Exercise passage:
Books
‘The Heaven & Earth Grocery Store’
The Heaven & Earth Grocery Store
By James McBride (Riverhead)
Pottstown, Pa., an exurb 40 miles northwest of Philadelphia, is the setting of James McBride’s latest novel. He paints a vivid picture of the community, rooted in the borough’s actual history, describing the lives of its denizens, particularly its Jewish and Black ones who were friends and neighbors in a segregated area called Chicken Hill.
Chicken Hill’s residents face all the indignities that were common to those of racial, religious and ethnic minorities in smalltown America in the 1920s and 1930s, when most of the novel takes place. They don’t have access to adequate plumbing and other municipal services. They are snubbed by the town’s political and economic elite. And they have to endure an annual KKK march whose participants include local civic leaders.
But the author, winner of the National Book Award for fiction for his 2013 novel The Good Lord Bird, is not interested in merely piling on the manifold examples of the discrimination that Jews, Blacks and others, including those with physical and cognitive disabilities, have experienced through the ages. Rather, he wishes to depict the backbone and ingenuity of his Black and Jewish characters as they seek to overcome obstacles in a society that has created systems to thwart their success.

Input data:

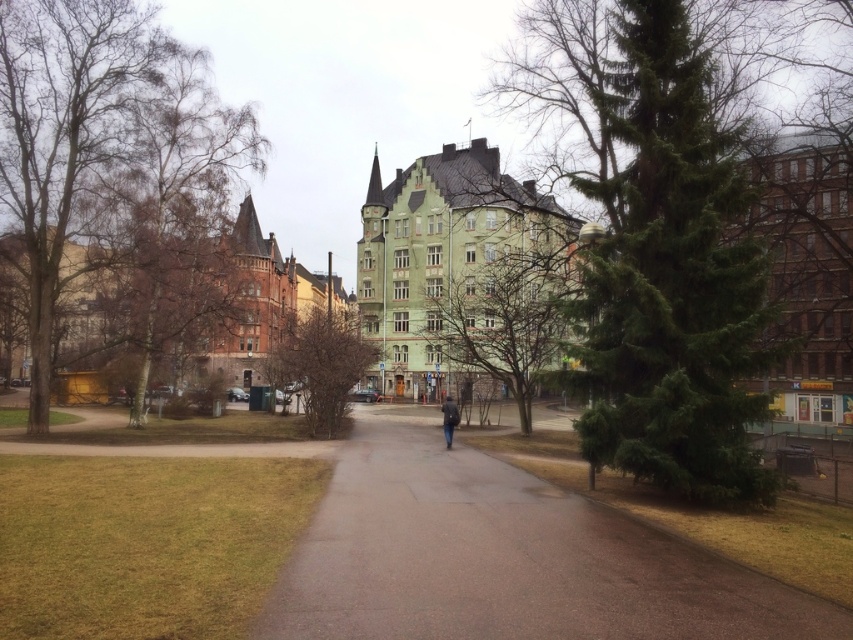
Question: Can you confirm if brown asphalt path at center is thinner than dark gray jacket at center?

Choices:
 (A) no
 (B) yes

Answer: (A)

Question: Does green matte tree at center have a smaller size compared to brown textured bush at center?

Choices:
 (A) yes
 (B) no

Answer: (A)

Question: Among these points, which one is nearest to the camera?

Choices:
 (A) (753, 480)
 (B) (450, 433)
 (C) (78, 60)
 (D) (383, 577)

Answer: (D)

Question: Estimate the real-world distances between objects in this image. Which object is closer to the green matte tree at center?

Choices:
 (A) dark gray jacket at center
 (B) bare birch tree at left

Answer: (A)

Question: Is green textured tree at center below bare birch tree at left?

Choices:
 (A) no
 (B) yes

Answer: (B)

Question: Based on their relative distances, which object is nearer to the green matte tree at center?

Choices:
 (A) green textured tree at center
 (B) bare birch tree at left
 (C) brown asphalt path at center
 (D) brown textured bush at center

Answer: (A)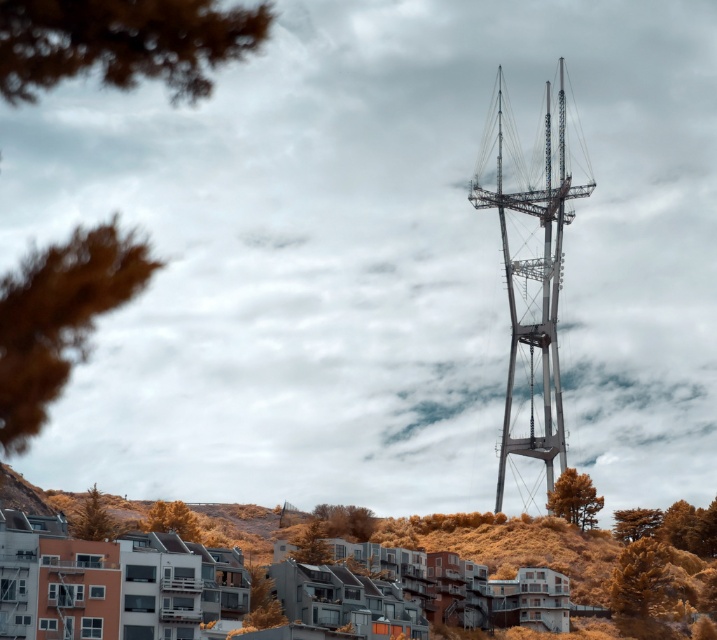
You are standing in the urban landscape and want to take a photo of both the golden textured tree at lower left and the green textured tree at lower right. Which tree should you position closer to the center of your camera frame to include both in the shot?

To include both the golden textured tree at lower left and the green textured tree at lower right in the photo, you should position the golden textured tree at lower left closer to the center of your camera frame since it is to the left of the green textured tree at lower right.

You are a city planner reviewing an urban layout. You notice a golden textured tree at lower left marked by point (262,600). Is this tree closer to the residential buildings or the telecommunications tower?

The golden textured tree at lower left marked by point (262,600) is closer to the residential buildings because it is located in the foreground where the residential area is situated, while the telecommunications tower stands prominently in the background against the cloudy sky.

You are standing in the urban landscape and want to take a photo of both the golden textured tree at lower left and the green textured tree at lower right. Which tree should you focus on first to ensure both are in clear view?

You should focus on the golden textured tree at lower left first because it is closer to you than the green textured tree at lower right. By focusing on the closer tree, the farther one will also be in focus due to depth of field.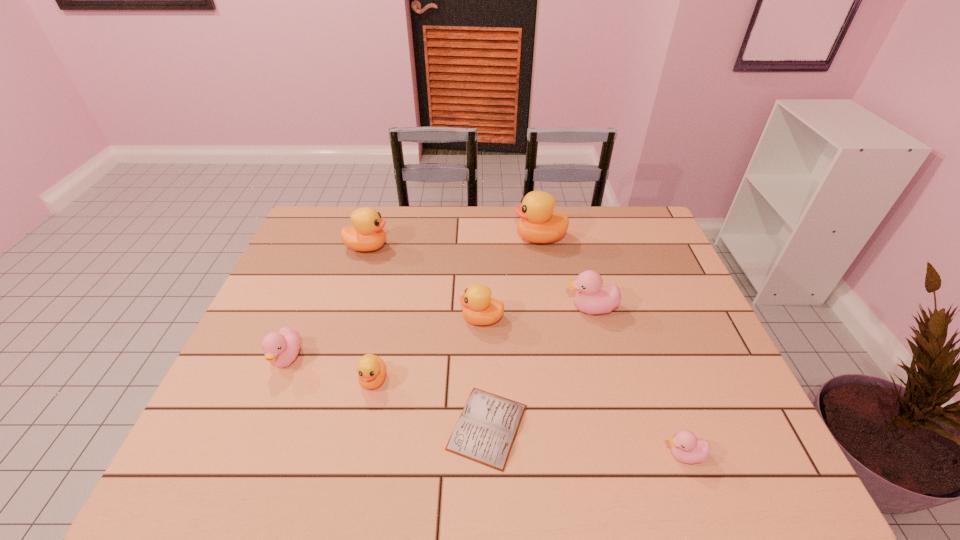
Identify the location of empty space between the farthest pink duckling and the fourth duckling from left to right. (537, 314).

Locate which object ranks third in proximity to the biggest pink duckling. Please provide its 2D coordinates. Your answer should be formatted as a tuple, i.e. [(x, y)], where the tuple contains the x and y coordinates of a point satisfying the conditions above.

[(486, 430)]

Locate an element on the screen. The height and width of the screenshot is (540, 960). object that is the nearest to the third yellow duckling from right to left is located at coordinates (486, 430).

Select which duckling is the sixth closest to the fourth duckling from left to right. Please provide its 2D coordinates. Your answer should be formatted as a tuple, i.e. [(x, y)], where the tuple contains the x and y coordinates of a point satisfying the conditions above.

[(685, 446)]

Select which duckling is the fifth closest to the second smallest yellow duckling. Please provide its 2D coordinates. Your answer should be formatted as a tuple, i.e. [(x, y)], where the tuple contains the x and y coordinates of a point satisfying the conditions above.

[(281, 348)]

Locate which yellow duckling ranks in proximity to the seventh object from right to left. Please provide its 2D coordinates. Your answer should be formatted as a tuple, i.e. [(x, y)], where the tuple contains the x and y coordinates of a point satisfying the conditions above.

[(479, 308)]

Point out which yellow duckling is positioned as the fourth nearest to the smallest pink duckling. Please provide its 2D coordinates. Your answer should be formatted as a tuple, i.e. [(x, y)], where the tuple contains the x and y coordinates of a point satisfying the conditions above.

[(366, 234)]

Identify which pink duckling is the nearest to the third object from left to right. Please provide its 2D coordinates. Your answer should be formatted as a tuple, i.e. [(x, y)], where the tuple contains the x and y coordinates of a point satisfying the conditions above.

[(281, 348)]

Locate an element on the screen. Image resolution: width=960 pixels, height=540 pixels. the closest pink duckling to the second biggest pink duckling is located at coordinates (592, 298).

Locate an element on the screen. The height and width of the screenshot is (540, 960). free space that satisfies the following two spatial constraints: 1. on the front-facing side of the farthest pink duckling; 2. on the front-facing side of the second biggest pink duckling is located at coordinates (604, 359).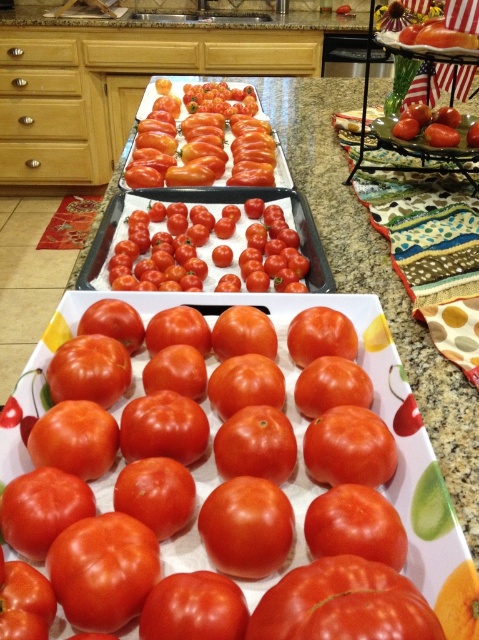
Question: Is shiny red tomato at center further to the viewer compared to shiny red tomatoes at center?

Choices:
 (A) yes
 (B) no

Answer: (B)

Question: Which point appears farthest from the camera in this image?

Choices:
 (A) (295, 288)
 (B) (214, 150)

Answer: (B)

Question: Does shiny red tomato at center appear on the right side of shiny red tomatoes at center?

Choices:
 (A) yes
 (B) no

Answer: (A)

Question: Is shiny red tomato at center to the right of shiny red tomatoes at center from the viewer's perspective?

Choices:
 (A) no
 (B) yes

Answer: (B)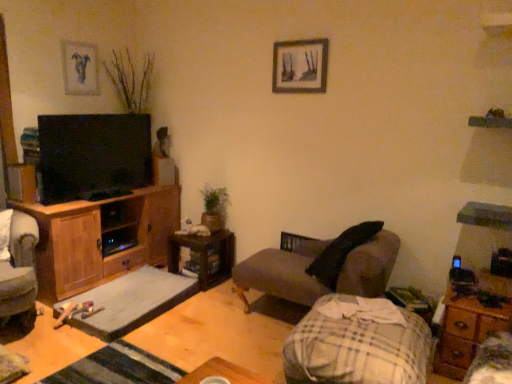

Required actions:
a) Extract from the book review a passage copied word for word. Begin at the words "But the author, winner" and stop after "thwart their success.".
b) Please continue the review of The Heaven & Earth Grocery Store from the point where it ends.

Results of the exercise:
a)
But the author, winner of the National Book Award for fiction for his 2013 novel The Good Lord Bird, is not interested in merely piling on the manifold examples of the discrimination that Jews, Blacks and others, including those with physical and cognitive disabilities, have experienced through the ages. Rather, he wishes to depict the backbone and ingenuity of his Black and Jewish characters as they seek to overcome obstacles in a society that has created systems to thwart their success.

b)
Even more strikingly, McBride demonstrates the power found in cooperation and collaboration—in this case, a Black and Jewish partnership to liberate a hearing-impaired Black teenager being warehoused in Pennhurst, a notorious real-life state facility that was initially called the Eastern State Institution for the Feeble-Minded and Epileptic. (It was shuttered in 1987.)
In The Heaven & Earth Grocery Store, empathy and justice are never in short supply. As McBride writes of Chona, a Jewish store owner, “She did not experience the world as most people did. To her, the world was not a china closet where you admire this and don’t touch that. Rather, she saw it as a place where every act of living was a chance for tikkun olam, to improve the world.”
In his 1995 memoir, The Color of Water: A Black Man’s Tribute to His White Mother, McBride writes movingly of his own Black and Jewish heritage. In his latest work, he again pays tribute—to those like Chona who move heaven and earth to make things a little bit better for the next generation.
Robert Nagler Miller writes frequently about the arts, literature and Jewish themes from his home near New York City.